[RECORDS FOR PROCESSING — start]

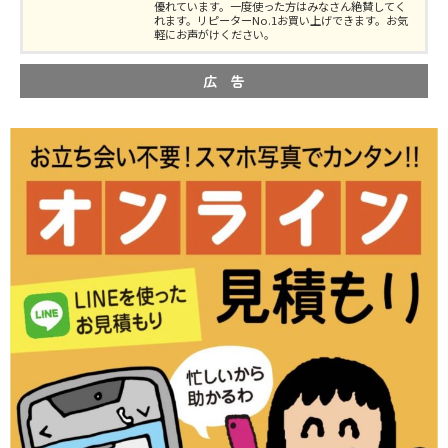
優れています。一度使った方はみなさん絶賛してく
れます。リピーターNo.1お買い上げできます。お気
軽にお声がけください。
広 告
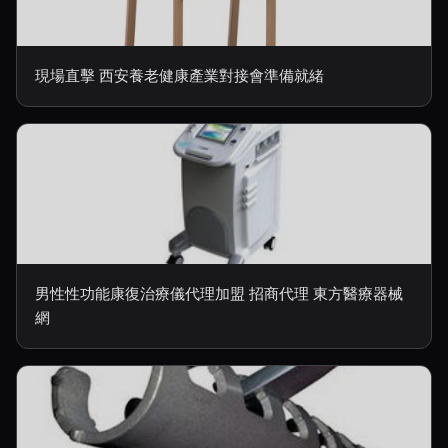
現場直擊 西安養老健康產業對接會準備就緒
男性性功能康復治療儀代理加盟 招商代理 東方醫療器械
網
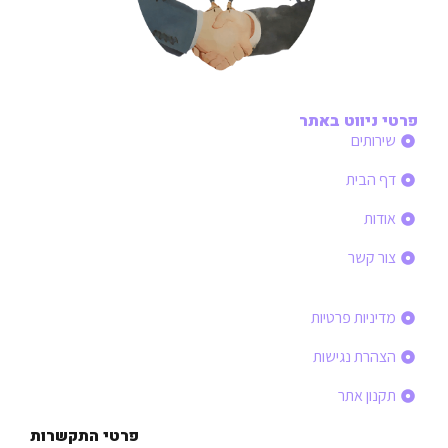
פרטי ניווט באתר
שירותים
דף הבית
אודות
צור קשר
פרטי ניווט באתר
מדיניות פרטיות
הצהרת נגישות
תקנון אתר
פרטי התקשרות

[RECORDS FOR PROCESSING — finish]

### [JOB]
Transcribe every entry above exactly as it stands, but skip the images.

### [SOLUTION TO THE EXERCISE]
優れています。一度使った方はみなさん絶賛してく
れます。リピーターNo.1お買い上げできます。お気
軽にお声がけください。
広 告
現場直擊 西安養老健康產業對接會準備就緒
男性性功能康復治療儀代理加盟 招商代理 東方醫療器械
網
פרטי ניווט באתר
שירותים
דף הבית
אודות
צור קשר
פרטי ניווט באתר
מדיניות פרטיות
הצהרת נגישות
תקנון אתר
פרטי התקשרות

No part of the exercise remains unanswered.